Americans deserve a place to live and access to good credit. They shouldn’t have to face unnecessary barriers and jump through hoops to get good credit. As your future U.S. Senator, here’s how I intend to help the housing market and contribute to the tradition of acquiring credit:

  • I support national rent control, capping rent increases at no more than 2.4 percent or 1.2 times the rate of inflation, whichever is higher, and allow states and cities to impose more stringent rent control standards. Additionally, any increases in rent will need to come with justification and before any increases become final, the burden rests with landlords to prove tenants should be able to pay the additional amount imposed. 

  • Protecting individuals who’ve had previous evictions and foreclosures from being prevented from acquiring a future home. Why should individuals be prevented from housing? The burden should rest with the landlord to provide justification. 

  • Americans must be protected against subprime mortgages and other schemes like it by carefully reviewing the requirements for obtaining a mortgage and providing a more efficient plan for homeownership that’s good for buyers and sellers. 

  • Address homelessness in general in America. (See Poverty Section). 

  • Start by taking a closer look at the requirements to obtain mortgages and/or rents and conducting a complete analysis of requirements along with costs/fees, for the purposes of establishing disparate impact.
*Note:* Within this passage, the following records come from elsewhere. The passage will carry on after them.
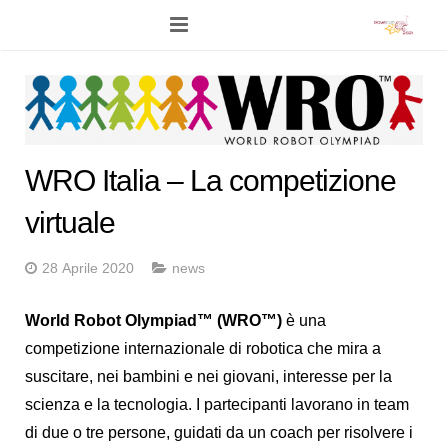
Home
Programma
Eventi Live
WRO Italia – La competizione
Network
virtuale
Competizioni
28 Aprile 2020
news
Stampa
World Robot Olympiad™ (WRO™)
è una
competizione internazionale di robotica che mira a
News
suscitare, nei bambini e nei giovani, interesse per la
Foto
scienza e la tecnologia. I partecipanti lavorano in team
di due o tre persone, guidati da un coach per risolvere i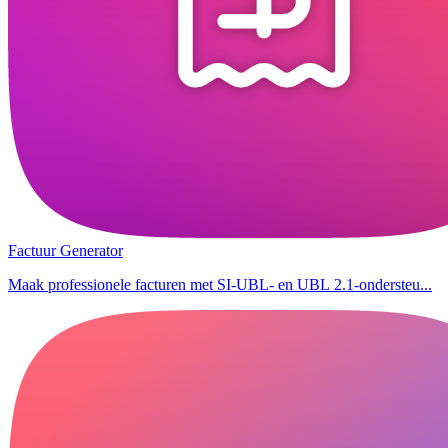
Factuur Generator
Maak professionele facturen met SI-UBL- en UBL 2.1-ondersteu...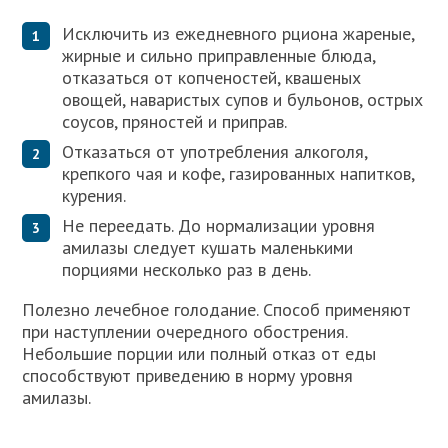
Исключить из ежедневного рциона жареные,
жирные и сильно приправленные блюда,
отказаться от копченостей, квашеных
овощей, наваристых супов и бульонов, острых
соусов, пряностей и приправ.
Отказаться от употребления алкоголя,
крепкого чая и кофе, газированных напитков,
курения.
Не переедать. До нормализации уровня
амилазы следует кушать маленькими
порциями несколько раз в день.
Полезно лечебное голодание. Способ применяют
при наступлении очередного обострения.
Небольшие порции или полный отказ от еды
способствуют приведению в норму уровня
амилазы.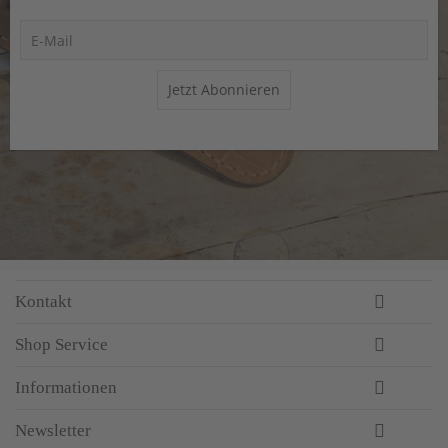
Jetzt Abonnieren
Kontakt
Shop Service
Informationen
Newsletter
Disparate impact in the United States, in this case refers to practices in housing that adversely affect one group of people of a protected characteristic more than another, even though the rules applied by landlords appear to be neutral. 

  • Working with the credit bureaus to eliminate score reductions for the following insensible reasons which may show disparate impact:

    • Basic credit inquiries

    • Credit accounts closed

    • Types of loans received 

  • Credit bureaus should be held responsible for showing the codes and/or algorithms by which they use to determine the rise and fall of a certain set of points in credit scores and making it illegal for them NOT to provide this type of information. As the majority of Americans continue to be impacted by their scores in insurmountable ways, these systems must yield to greater scrutiny. How does a credit bureau determine how many points one’s credit should go up or down and how often?